▶ _ABOUT THIS EXERCISE_:
Only one stretch of the data is wanted: the line containing "Manning MC Carpenter", the line containing "71. Foster TM", and every line between them, copied exactly.

▶ _LISTED ENTRIES_:

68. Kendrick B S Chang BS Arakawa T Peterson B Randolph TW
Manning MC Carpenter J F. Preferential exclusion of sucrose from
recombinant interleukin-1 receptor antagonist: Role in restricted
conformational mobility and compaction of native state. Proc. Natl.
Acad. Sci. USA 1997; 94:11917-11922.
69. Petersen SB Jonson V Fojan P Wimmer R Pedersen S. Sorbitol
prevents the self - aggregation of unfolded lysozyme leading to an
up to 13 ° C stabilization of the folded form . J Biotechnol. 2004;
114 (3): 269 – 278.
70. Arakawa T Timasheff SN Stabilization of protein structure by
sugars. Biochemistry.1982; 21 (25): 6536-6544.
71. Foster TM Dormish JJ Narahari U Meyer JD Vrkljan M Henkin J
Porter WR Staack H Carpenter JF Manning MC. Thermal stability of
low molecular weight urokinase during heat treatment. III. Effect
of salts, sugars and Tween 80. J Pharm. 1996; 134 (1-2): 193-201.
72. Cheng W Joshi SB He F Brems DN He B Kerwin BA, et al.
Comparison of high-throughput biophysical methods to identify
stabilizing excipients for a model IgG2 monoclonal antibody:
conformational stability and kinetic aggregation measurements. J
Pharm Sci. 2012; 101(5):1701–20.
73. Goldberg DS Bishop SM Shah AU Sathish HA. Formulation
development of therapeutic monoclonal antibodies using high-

▶ _WRITTEN RESPONSE_:
Manning MC Carpenter J F. Preferential exclusion of sucrose from
recombinant interleukin-1 receptor antagonist: Role in restricted
conformational mobility and compaction of native state. Proc. Natl.
Acad. Sci. USA 1997; 94:11917-11922.
69. Petersen SB Jonson V Fojan P Wimmer R Pedersen S. Sorbitol
prevents the self - aggregation of unfolded lysozyme leading to an
up to 13 ° C stabilization of the folded form . J Biotechnol. 2004;
114 (3): 269 – 278.
70. Arakawa T Timasheff SN Stabilization of protein structure by
sugars. Biochemistry.1982; 21 (25): 6536-6544.
71. Foster TM Dormish JJ Narahari U Meyer JD Vrkljan M Henkin J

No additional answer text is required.